Efficient Chaotic Based Communication System for a Satellite Formation Flying Configuration
- Paper number
IAC-12,B2,2,2,x15265
- Author
Prof. Elbert E.N. Macau, Instituto Nacional de Pesquisas Espaciais (INPE), Brazil
- Coauthor
Dr. Jose Mario Grybowski, Universidade Federal da Fronteira Sul - UFFS, Brazil
- Coauthor
Prof. Takashi Yoneyama, Instituto Tecnológico de Aeronáutica (ITA), Brazil
- Year
2012
- Abstract
Chaos-based communication systems have been considered as a very efficient communication approach to be used for interspace communication. The intrinsic complexity embedded on the chaotic dynamics with its hallmark property of sensitive dependence on initial conditions provides a masterful framework that can be exploited to develop remarkably fast, efficient and robust communication systems at low cost.
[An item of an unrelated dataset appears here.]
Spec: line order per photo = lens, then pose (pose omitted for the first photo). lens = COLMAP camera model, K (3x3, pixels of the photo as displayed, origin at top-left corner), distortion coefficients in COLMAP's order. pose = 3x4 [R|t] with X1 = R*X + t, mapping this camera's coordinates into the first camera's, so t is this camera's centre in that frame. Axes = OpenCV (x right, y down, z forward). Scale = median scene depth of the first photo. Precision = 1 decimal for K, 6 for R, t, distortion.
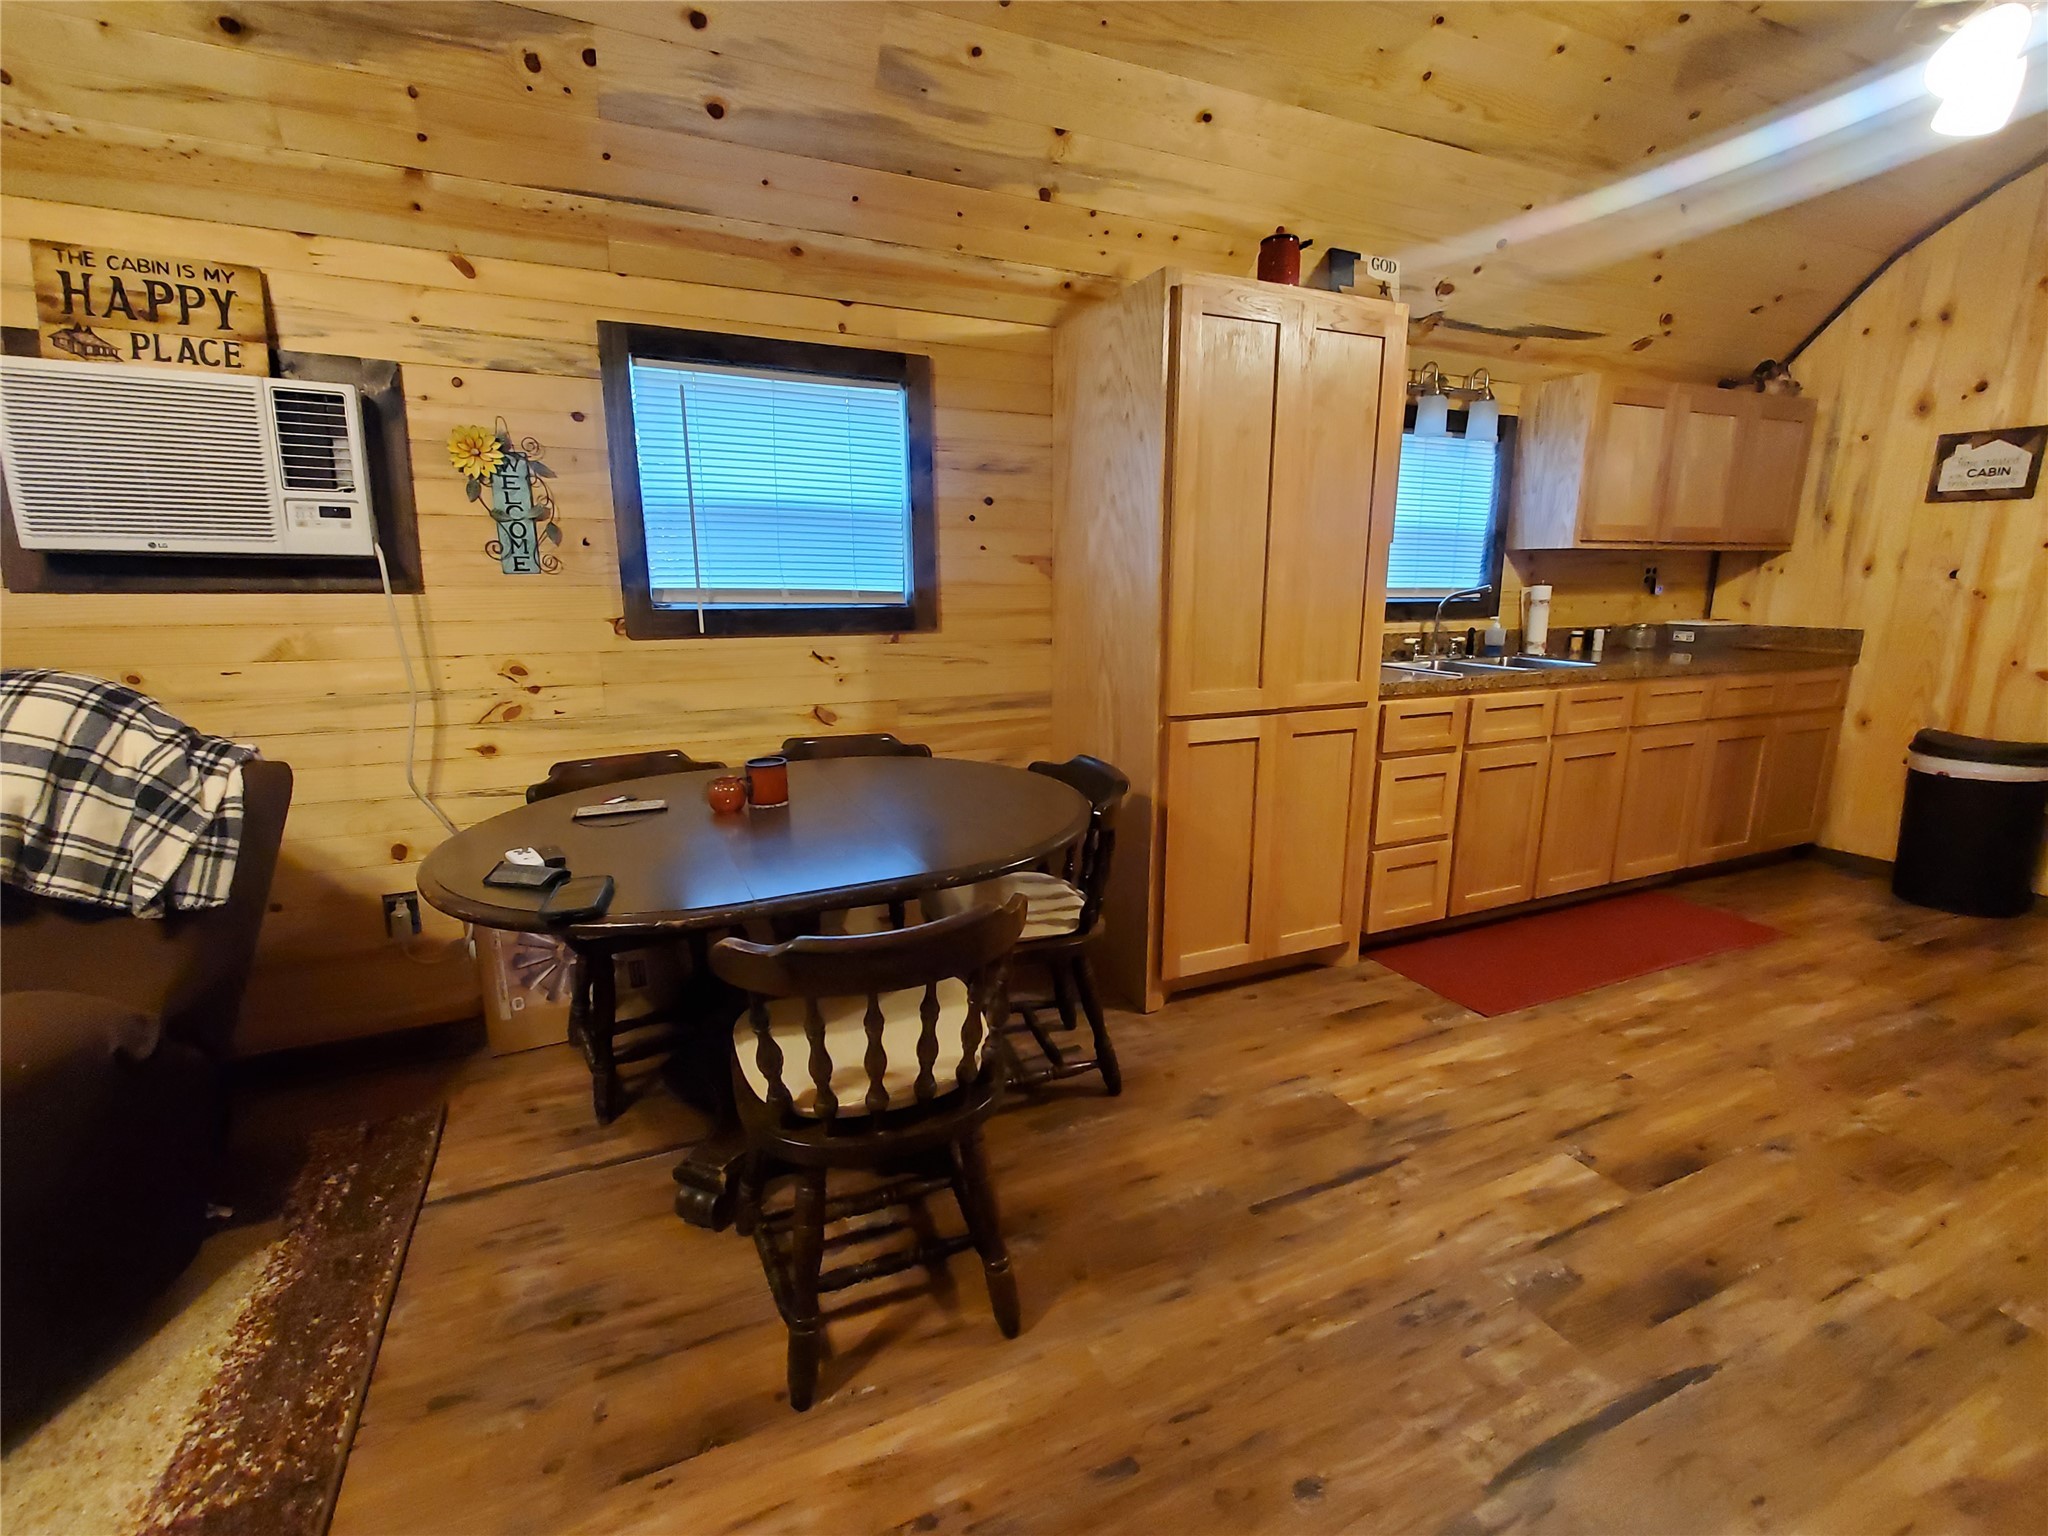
lens RADIAL K [[909.5, 0, 1023.7], [0, 909.5, 762.3], [0, 0, 1]] dist [0.012678, 0.000781]
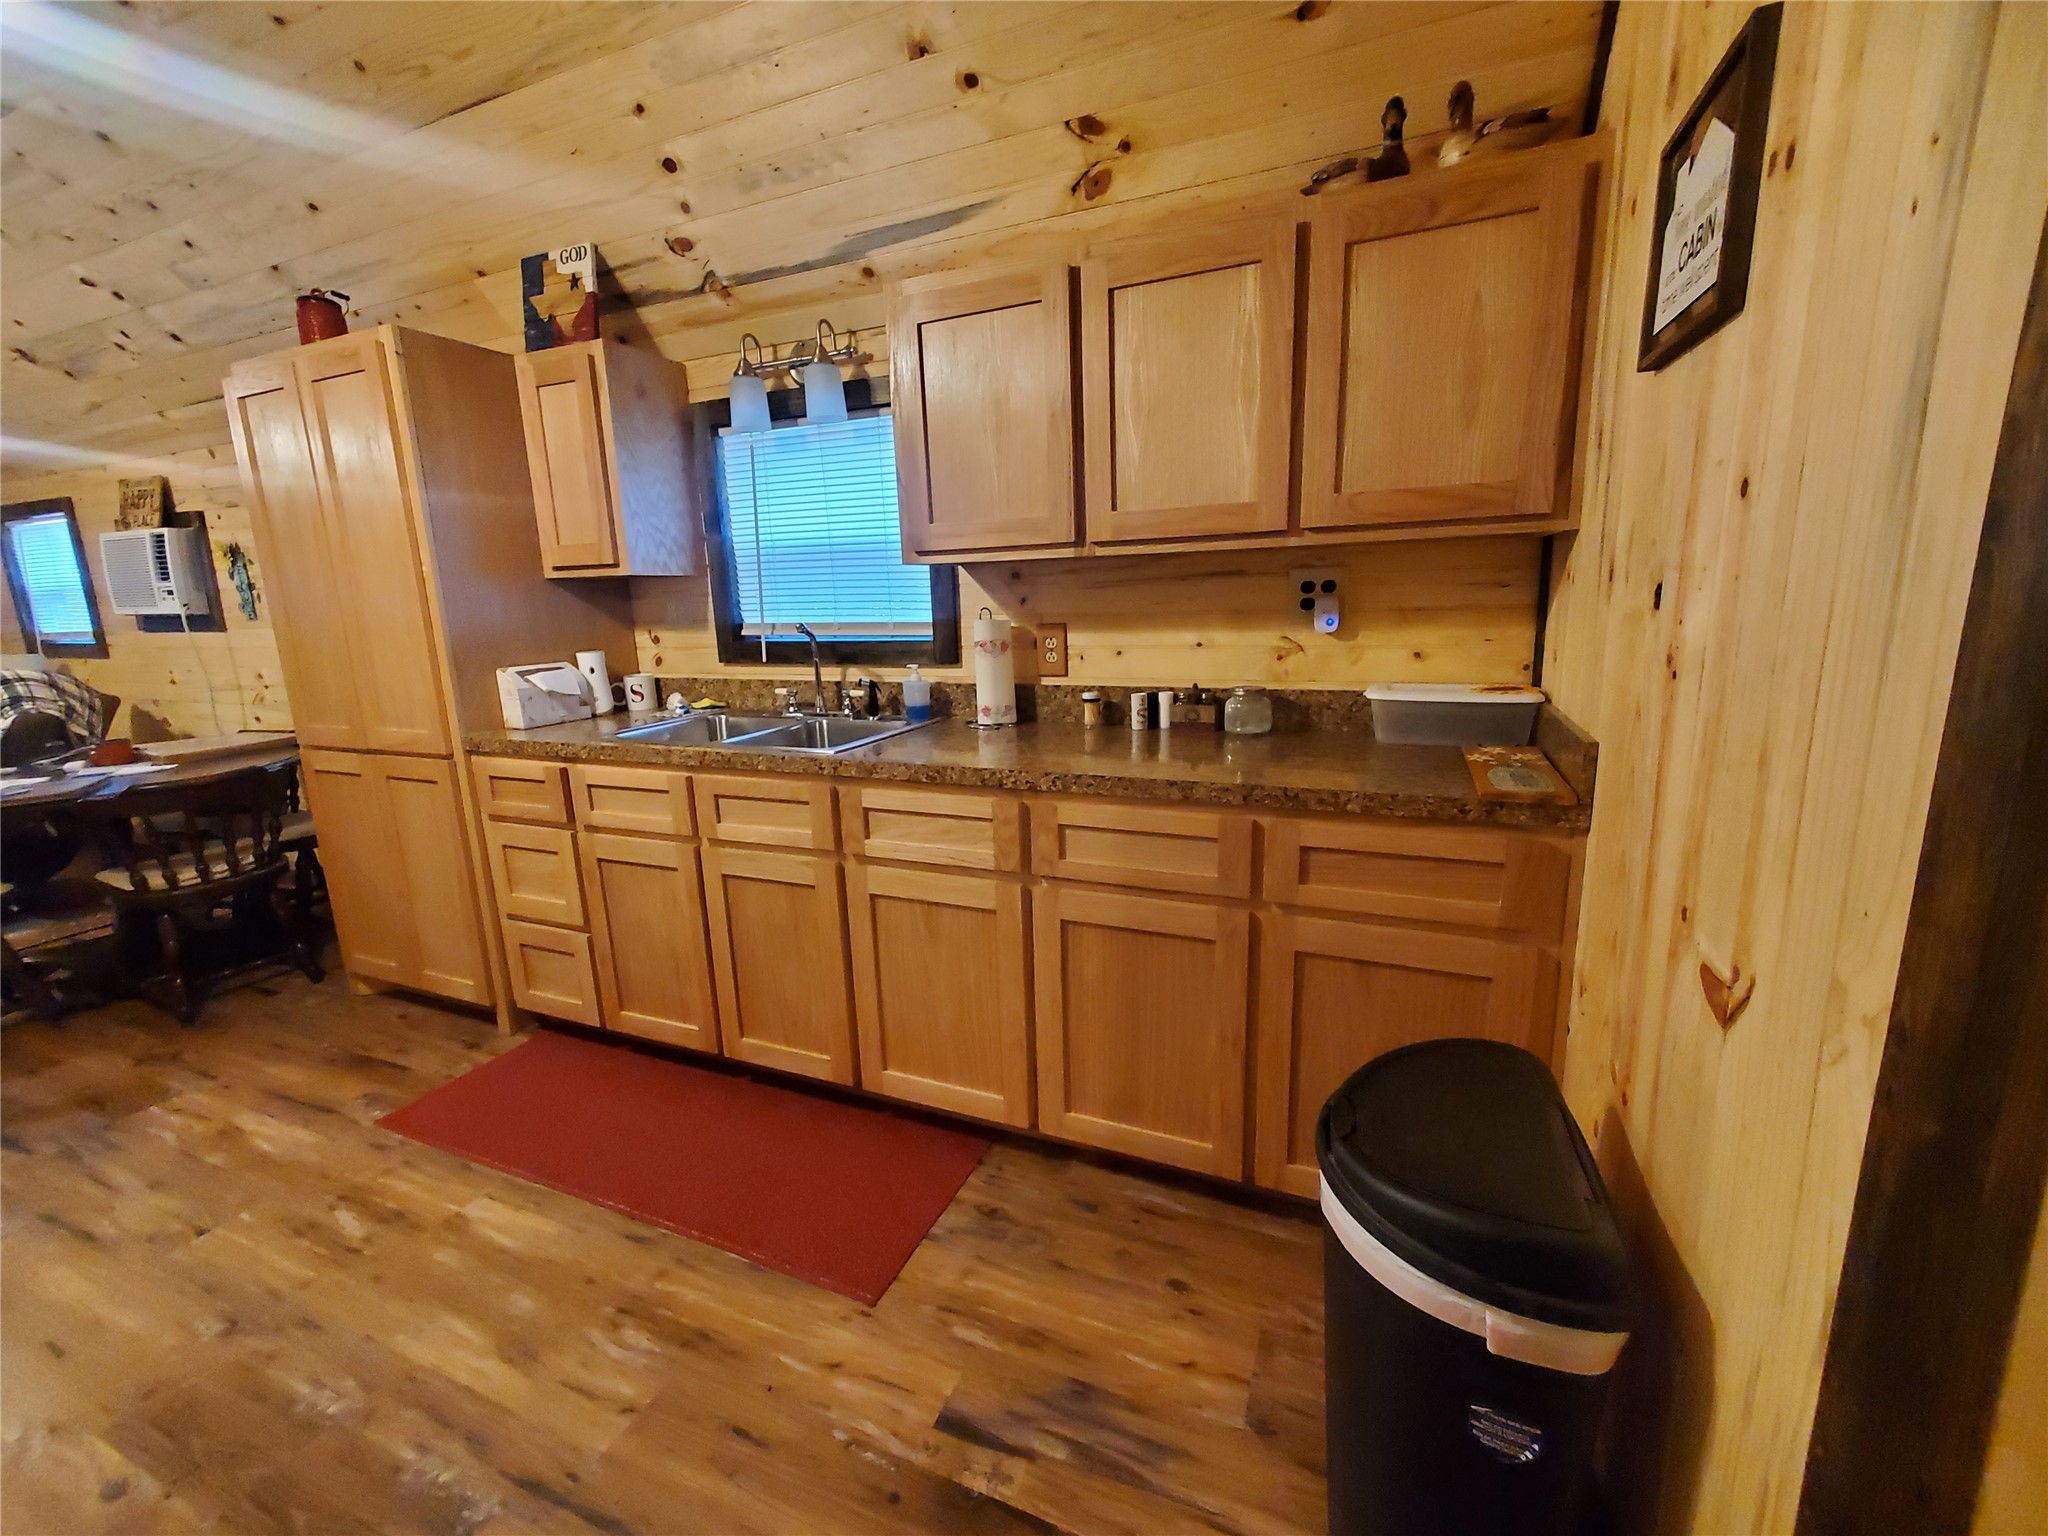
lens RADIAL K [[823.0, 0, 1025.2], [0, 823.0, 764.5], [0, 0, 1]] dist [0.001175, 0.000116]
pose [[0.677295, 0.128226, -0.724451, 1.304939], [-0.118870, 0.990829, 0.064241, -0.168957], [0.726045, 0.042605, 0.686326, 0.799097]]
The main idea is to embed the information signal in the chaotic signal which is transmitted over the communication channel. The remarkable properties of those systems have being extensively demonstrated in laboratory experiments. Very recently, a field experiment using commercial optical network was undertaken in which messages encoded in a chaotic waveform were successfully transmitted at gigabit per second range over 120 km of optical fiber in the metropolitan area network of Athens, Greece. This approach can also be used to support intensive distributed communication process over a network. This is also the scenario that may exist when the concept of satellite formation flying is used. A satellite in a formation flying is a group of satellites that fly within close range of each other. The formation operates as a “virtual” satellite with a very large capability that would require a huge, complex and expensive monolithic satellite. However, being synchronization is a prior requisite for coherent chaos communication. In the environment of a formation flight in space, because of the distance among the spacecraft, delays due to propagation time must be taken in account. In this work, we propose a new strategy that allow isochronous synchronization among chaotic signals in a network system and using this strategy, we present a system that allows distributed chaos-based communication among the satellites in the formation flight.